What this task involves: Please set down every line below word for word, leaving the pictures out.

Collected material:
┄┄┄┄┄┄
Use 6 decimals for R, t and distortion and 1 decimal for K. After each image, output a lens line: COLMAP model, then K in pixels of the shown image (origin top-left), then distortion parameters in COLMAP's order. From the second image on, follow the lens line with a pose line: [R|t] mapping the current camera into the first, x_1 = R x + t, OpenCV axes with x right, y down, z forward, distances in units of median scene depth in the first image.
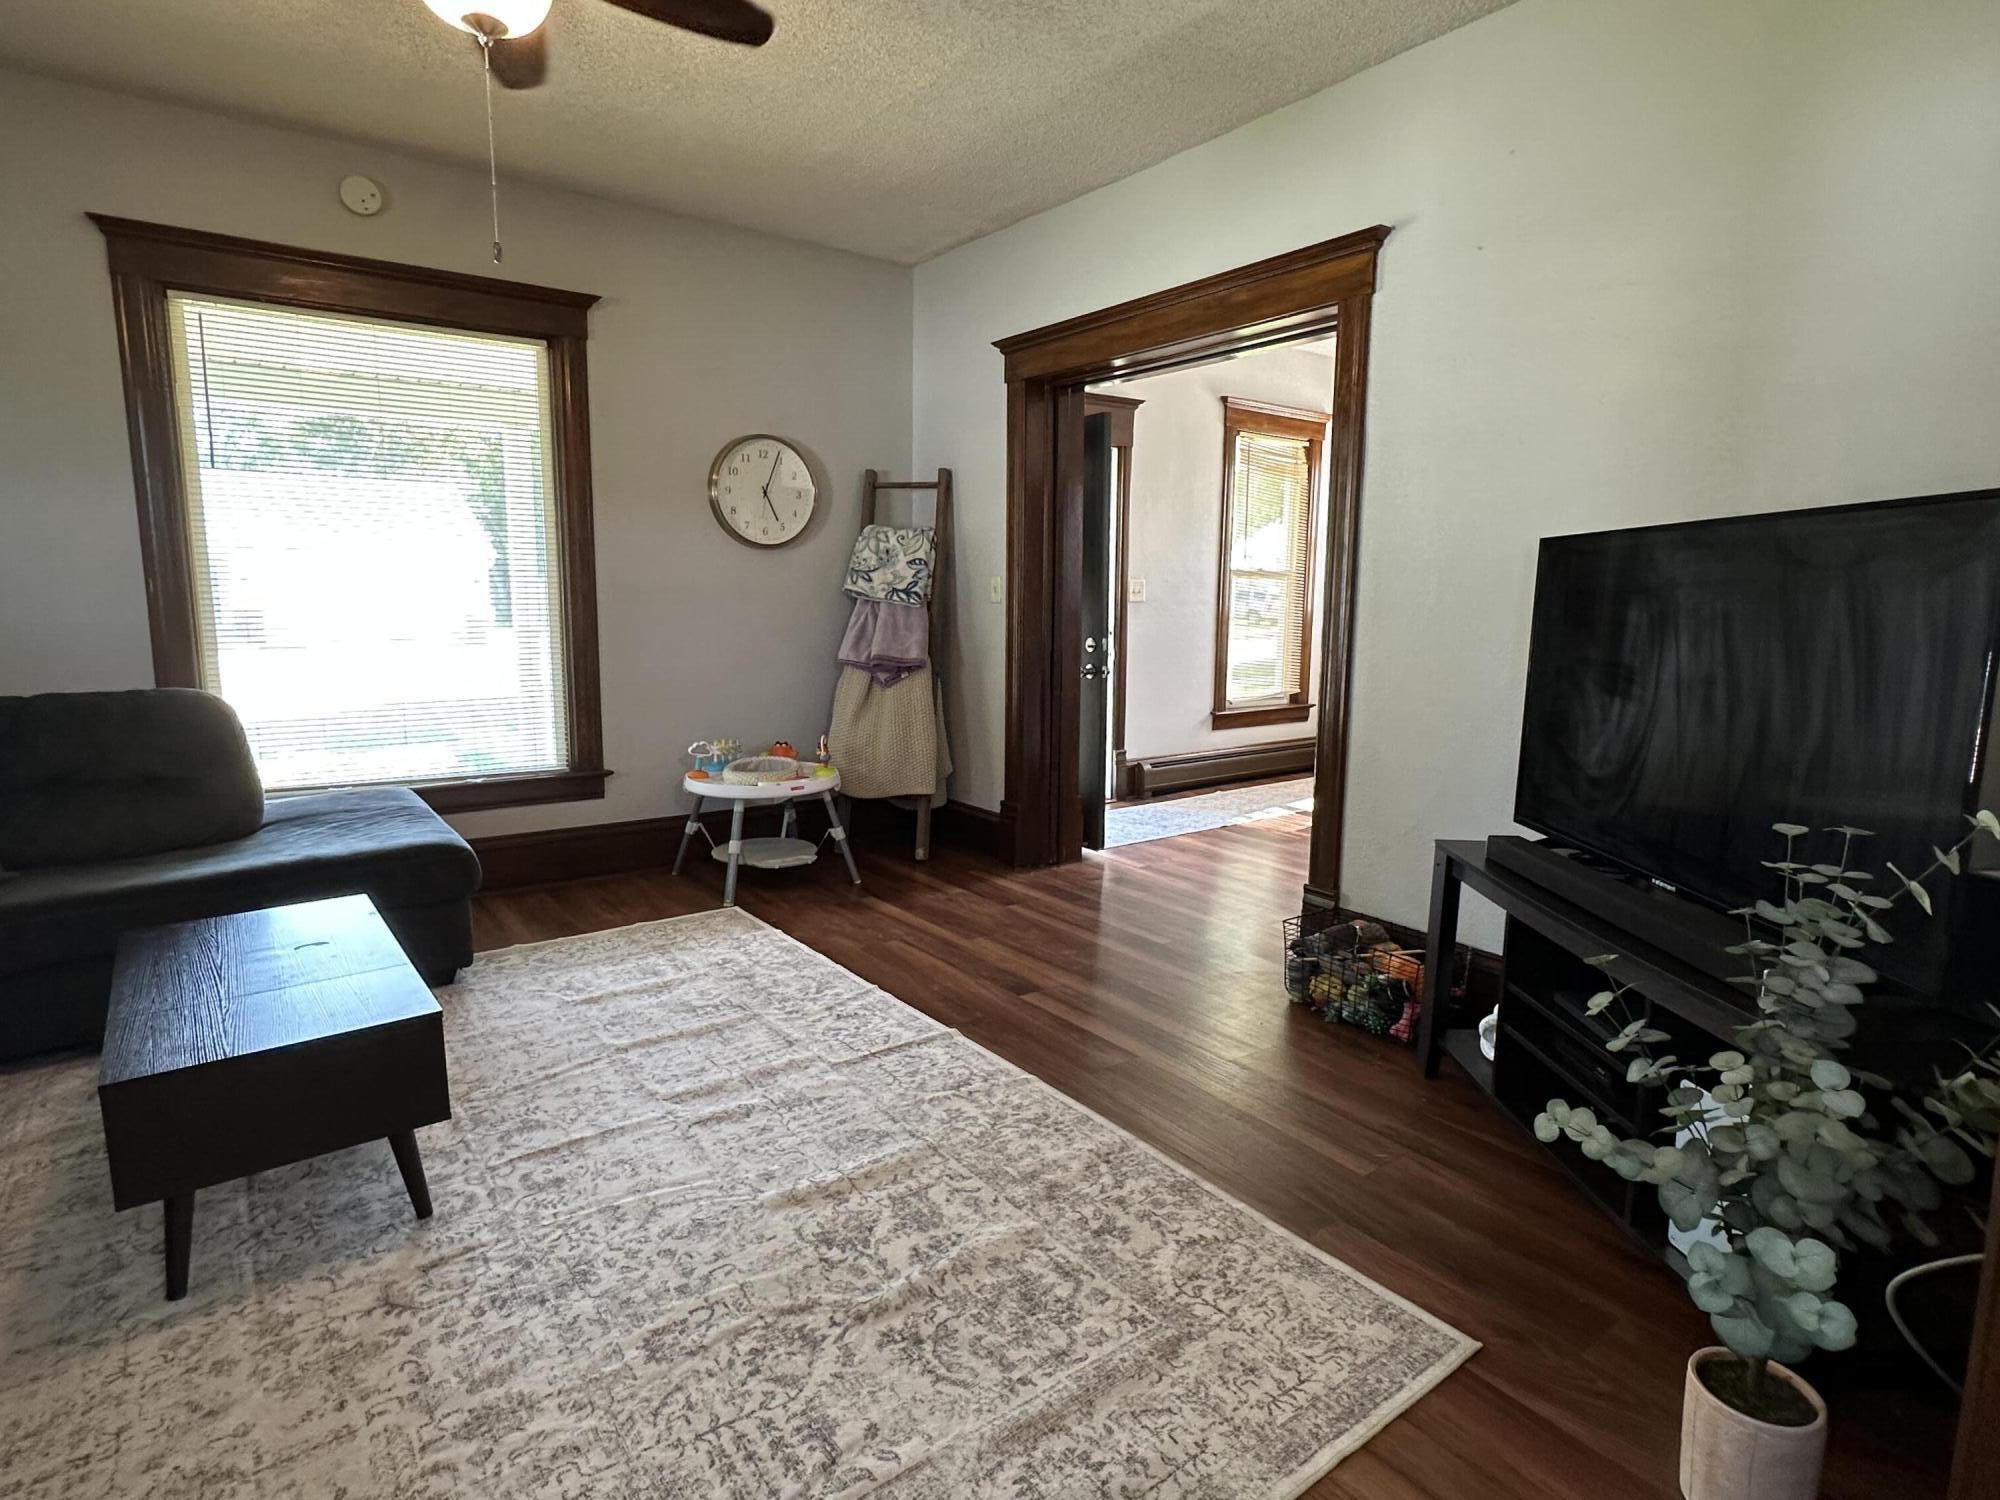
lens RADIAL K [[1057.2, 0, 1001.0], [0, 1057.2, 750.4], [0, 0, 1]] dist [-0.004467, 0.002709]
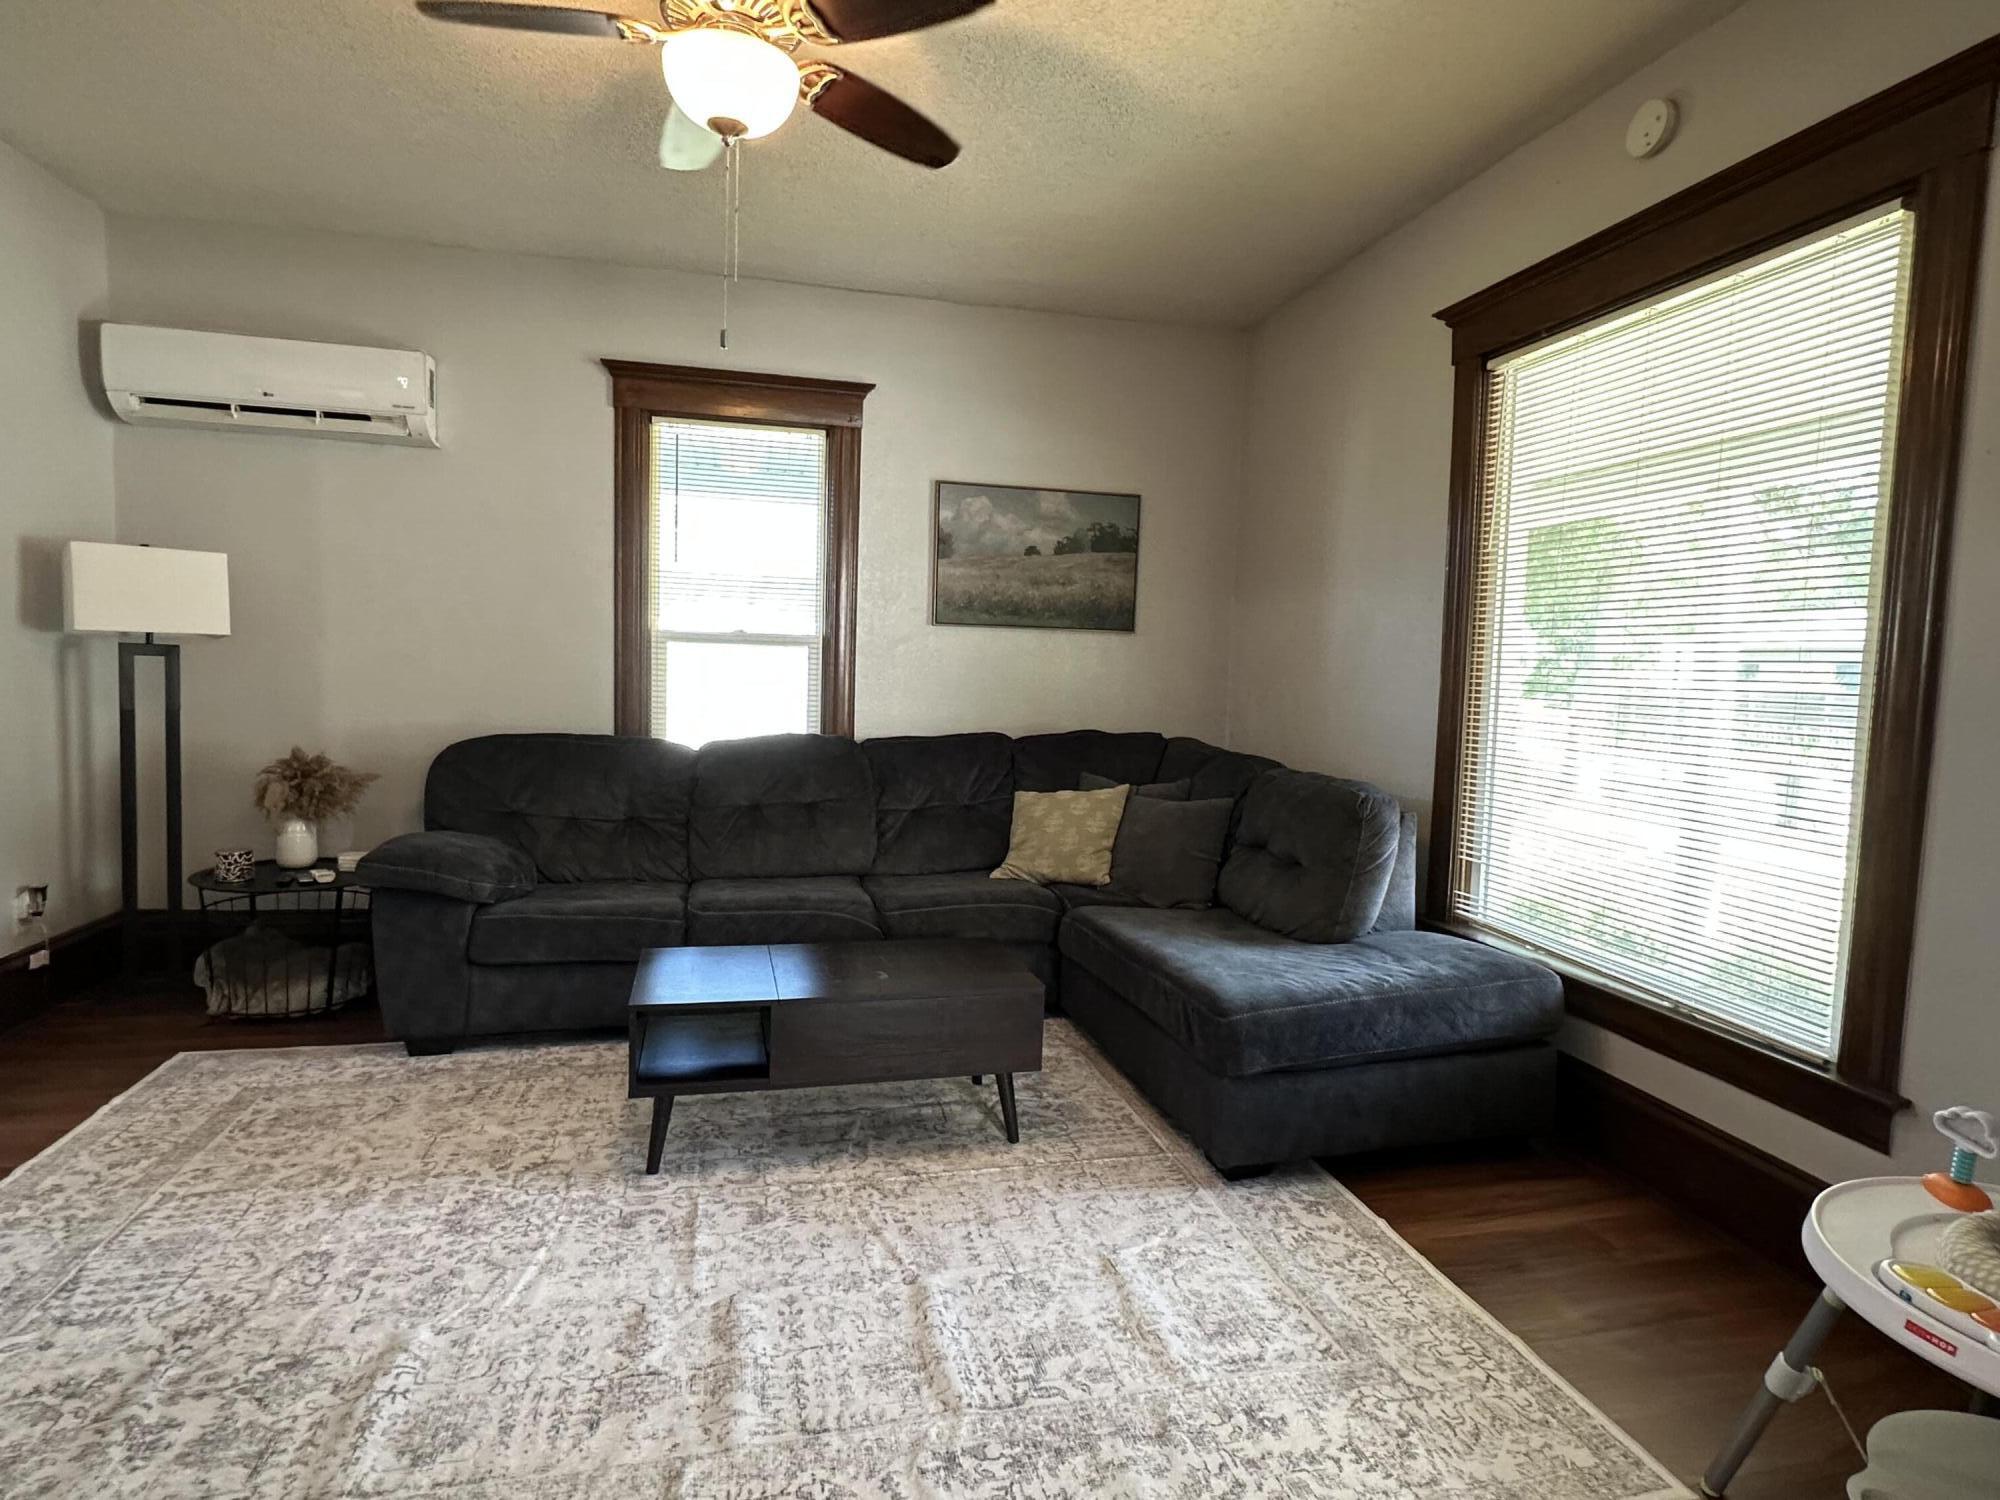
lens RADIAL K [[1057.2, 0, 1004.1], [0, 1057.2, 742.3], [0, 0, 1]] dist [-0.004467, 0.002709]
pose [[-0.387206, 0.053219, -0.920456, 0.338129], [-0.167390, 0.977684, 0.126943, -0.230760], [0.906671, 0.203228, -0.369657, 1.486573]]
┄┄┄┄┄┄
Written solution:
Use 6 decimals for R, t and distortion and 1 decimal for K. After each image, output a lens line: COLMAP model, then K in pixels of the shown image (origin top-left), then distortion parameters in COLMAP's order. From the second image on, follow the lens line with a pose line: [R|t] mapping the current camera into the first, x_1 = R x + t, OpenCV axes with x right, y down, z forward, distances in units of median scene depth in the first image.
lens RADIAL K [[1057.2, 0, 1001.0], [0, 1057.2, 750.4], [0, 0, 1]] dist [-0.004467, 0.002709]
lens RADIAL K [[1057.2, 0, 1004.1], [0, 1057.2, 742.3], [0, 0, 1]] dist [-0.004467, 0.002709]
pose [[-0.387206, 0.053219, -0.920456, 0.338129], [-0.167390, 0.977684, 0.126943, -0.230760], [0.906671, 0.203228, -0.369657, 1.486573]]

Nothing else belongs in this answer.